═════ EXERCISE DATA

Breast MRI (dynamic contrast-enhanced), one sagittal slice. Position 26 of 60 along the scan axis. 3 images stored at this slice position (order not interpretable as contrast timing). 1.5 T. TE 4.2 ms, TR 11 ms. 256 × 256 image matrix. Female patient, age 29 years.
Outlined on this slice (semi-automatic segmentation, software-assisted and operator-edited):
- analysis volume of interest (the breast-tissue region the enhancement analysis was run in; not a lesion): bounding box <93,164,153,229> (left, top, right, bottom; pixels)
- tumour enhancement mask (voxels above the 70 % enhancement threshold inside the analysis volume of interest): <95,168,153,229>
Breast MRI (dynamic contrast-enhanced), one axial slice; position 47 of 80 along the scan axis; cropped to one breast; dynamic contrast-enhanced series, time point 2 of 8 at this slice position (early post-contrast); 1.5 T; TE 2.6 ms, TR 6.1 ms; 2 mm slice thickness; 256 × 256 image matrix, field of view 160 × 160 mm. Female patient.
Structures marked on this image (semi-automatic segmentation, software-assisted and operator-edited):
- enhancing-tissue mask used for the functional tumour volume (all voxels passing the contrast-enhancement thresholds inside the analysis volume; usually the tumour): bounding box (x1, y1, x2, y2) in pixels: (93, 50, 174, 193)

══════════
═════ EXERCISE DATA

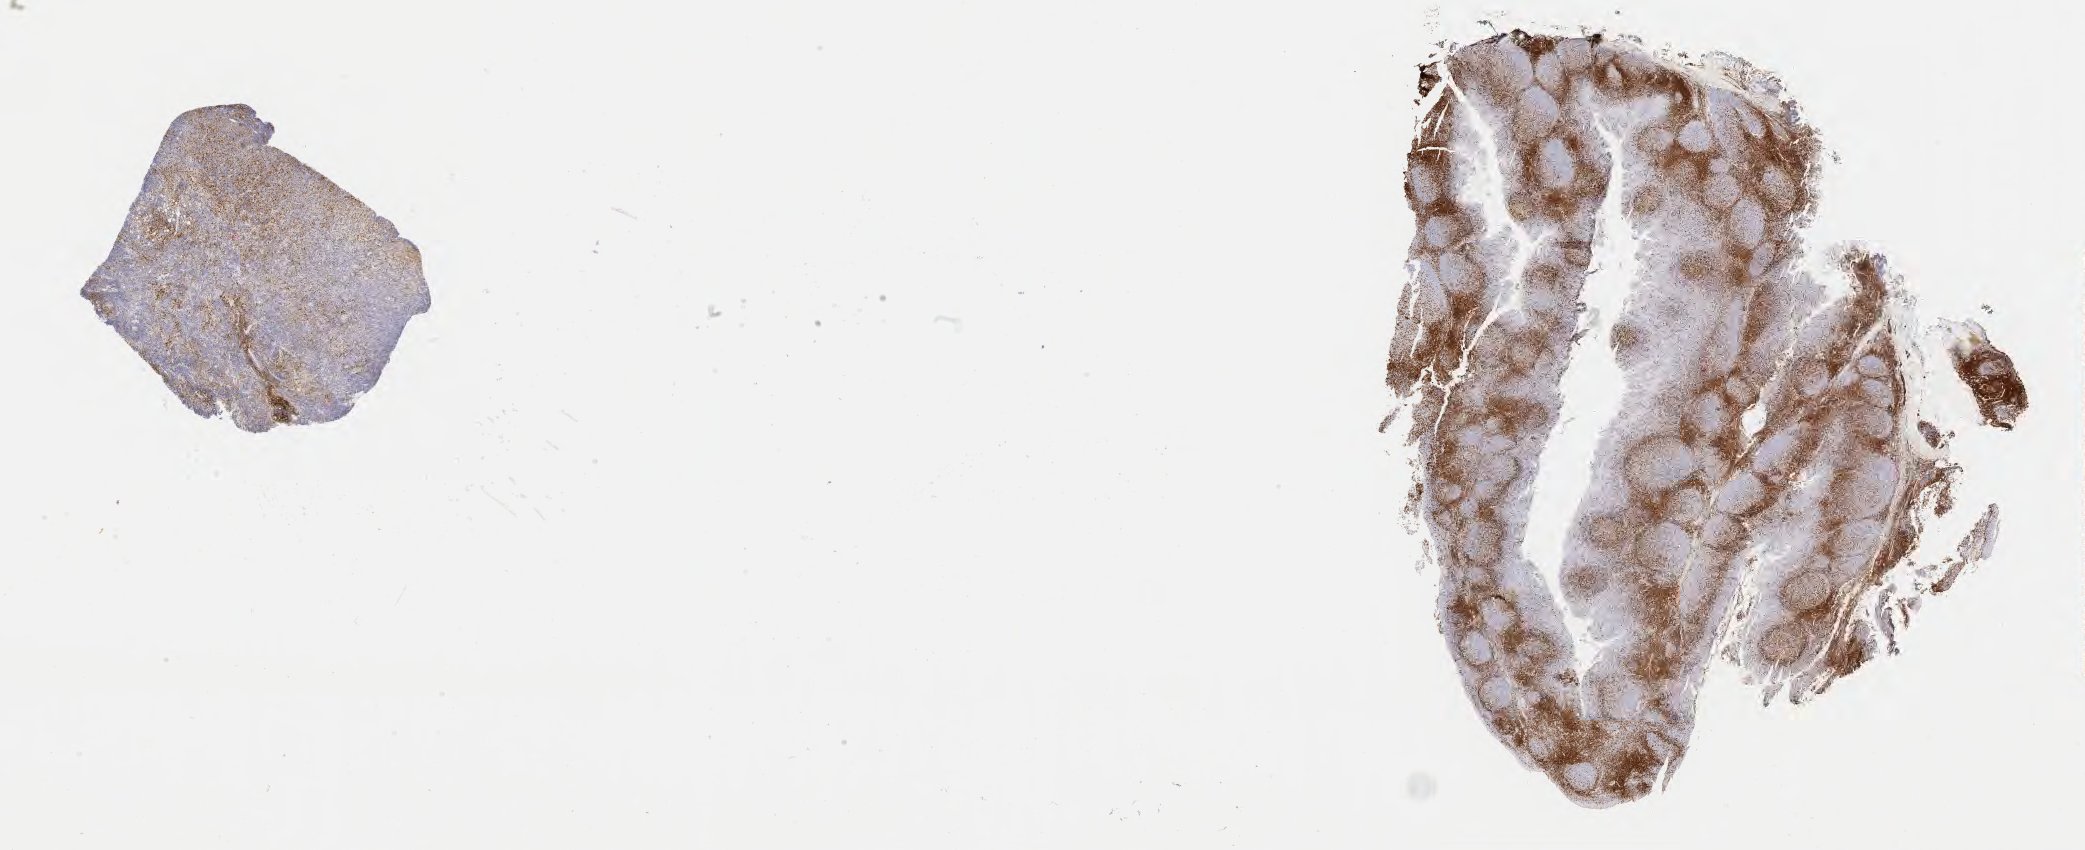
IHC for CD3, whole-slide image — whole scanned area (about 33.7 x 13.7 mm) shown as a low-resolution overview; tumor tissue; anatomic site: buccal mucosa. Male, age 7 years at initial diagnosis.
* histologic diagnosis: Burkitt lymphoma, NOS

══════════

Both the line containing "Breast MRI (dynamic contrast-enhanced), one sagittal" and the line containing "Outlined on this" belong in the answer. Print them and every line above that falls between them exactly, and no others.

ANSWER AREA
Breast MRI (dynamic contrast-enhanced), one sagittal slice. Position 26 of 60 along the scan axis. 3 images stored at this slice position (order not interpretable as contrast timing). 1.5 T. TE 4.2 ms, TR 11 ms. 256 × 256 image matrix. Female patient, age 29 years.
Outlined on this slice (semi-automatic segmentation, software-assisted and operator-edited):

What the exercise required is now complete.